Last week, for no reason I can explain (though I have theories), was very emotional for me. I have missed my Gideon, I have wondered about who he would be right now, I have longed for the moments I could have been having with him over the last 15 months. I am longing for the precious gift of time with my little boy.
I have done a lot of thinking about this precious gift, the gift of time. I realize that I have not understood or appreciated its value nearly so much as I do now. In some ways, my newfound appreciation for time has been bad for me because I am SUPER irritated when I notice that I am wasting time, or when others waste my time, or when my children are wasting time, because it seems like throwing away a treasure of immeasurable worth. However, it has also made me more laid back, happy, and forgiving than I used to be. My time with people here on earth is limited--I don't know HOW limited, but it will end. I don't want to spend years holding a grudge when I could let it go and be making memories and enjoying happiness with someone. When my time is up, I hope not to look back and wish I had spent so much of it differently. So I am more inclined to take extra moments to hug my children, to breathe deeply and check to see if I'm using my "yelling voice" or my "explaining voice" when I talk to them. I have sought for more opportunities to make memories with my family, and to do better things with the time I've been given. I treasure the time I have with them, the chance I have to get to know who they are, to help build relationships with them.
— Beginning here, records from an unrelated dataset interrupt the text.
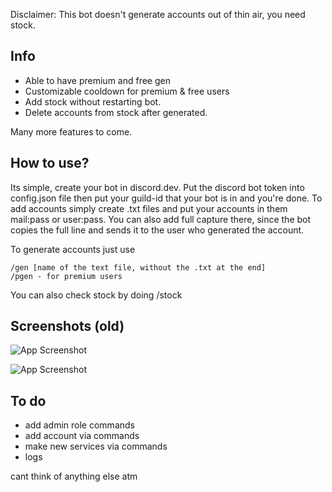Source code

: Disclaimer: This bot doesn't generate accounts out of thin air, you need stock.
## Info
* Able to have premium and free gen
* Customizable cooldown for premium & free users
* Add stock without restarting bot. 
* Delete accounts from stock after generated.

Many more features to come.

## How to use?
Its simple, create your bot in discord.dev. Put the discord bot token into config.json file then put your guild-id that your bot is in and you're done. To add accounts simply create .txt files and put your accounts in them mail:pass or user:pass. You can also add full capture there, since the bot copies the full line and sends it to the user who generated the account.

To generate accounts just use 

    /gen [name of the text file, without the .txt at the end]
    /pgen - for premium users

You can also check stock by doing /stock

## Screenshots (old)

![App Screenshot](https://github.com/Atluzka/account-gen-bot/blob/main/generated_picture.png?raw=true)

![App Screenshot](https://github.com/Atluzka/account-gen-bot/blob/main/stock_picture.png?raw=true)

## To do
* add admin role commands
* add account via commands
* make new services via commands
* logs  

cant think of anything else atm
Time is a gift that I took for granted for a long time. It is something I never gave full credit to. I am somewhat disappointed as I look back at moments that I could and should have chosen to use differently. Sometimes it is a rather painful awareness, seeing the many moments I didn't treasure. I try not to waste too much time looking back, as it's impossible to change what has already been done, but there is no harm in learning from the past and trying to make the most out of the present and future. I am trying to give this precious gift its due respect and attention.
I also treasure time spent with my other loved ones. Don't get me wrong though, and misjudge me as a flowery lovey dovey soul. Every day does not come filled with chocolate, bunnies, and roses; there are still days when my children are sick, my husband and I get frustrated with each other, or people irritate me. I have discovered a new ability to appreciate the bad and frustrating moments, though, right along with the good ones. These moments are helping me grow, helping me get to know my family members, giving me the chance to serve, that I might not have otherwise had.
I don't think I will ever look back on the one week I had with my infant son and feel like it was enough time. I am sometimes haunted by the moments I didn't spend with him. I wish I had held him longer, gone to the NICU in the middle of the night when I couldn't sleep, but I didn't. I can't go back...just forward. Time ticked and passed whether I was using it to build relationships and memories, to grow and learn, to serve or help, or whether I used it on frivolous pursuits. (I wince as I think of watching TV during that week of Gideon's life...what a waste.)
Good relationships are a treasure beyond compare; they lend strength, color, depth, and happiness to life. Healthy relationships (the kind that inspire each person to reach for their potential) should be nurtured, guarded, valued, and appreciated. They don't grow without an investment of time. Being present in the moment, making memories together, serving one another, creating together...I wish I had realized sooner how much of a gift all of these things are.
I think, when someone we love dies, what hurts the most is that longing for more time with them. I don't think it matters whether they are 2 days, 2 years, 2 decades or 102 years old. We hope they know how much we loved them, and often wish for the chance to tell them plainly about our feelings. We wish for more memories, for the chance to give (and receive) another hug, another touch, and we wish we would be able to nurture our relationship with them more. I felt that way when each of my grandfathers died, and when my son died.
In some ways, the choice of using time wisely, choosing not to be truly engaged in building up the things that matter most in life is similar to the Bible story where Esau sells his birthright for a mess of pottage. Our birthright, what we are God given is the chance to learn and grow to be like him, to love deeply, to serve others, to gain knowledge and wisdom. We can choose to use our time to try to become more like him, growing, loving, serving, working hard, creating, or we can choose to use it on other things....things that don't really matter, and aren't of lasting value.
I wanted to find a scripture that communicated this idea. Two came close, but can't quite put it into words the way I want them to. Deuteronomy 30:19 says "I call heaven and earth to record this day against you, that I have set before you life and death, blessing and cursing: therefore choose life, that both thou and thy seed may live;" More than ever, I want to live, to really live. I don't want to throw away precious time, precious relationships, precious opportunities. 2 Nephi 9:13-14 in the Book of Mormon talks about God's plan for us, and how when we're resurrected we'll have a perfect knowledge of our guilt or a perfect knowledge of our joy and righteousness.
My time is limited. As with all resources, choices have to be made, there is no way to go into debt on time, and whether I have to stand before God or whether I just have to stand and face myself in the mirror, I am very determined to be using time to do things that will matter to me for the rest of my life. I want to choose my life and feel happy about it, to look back and be glad I used the gift of time to build up and enhance other wonderful treasures in my life.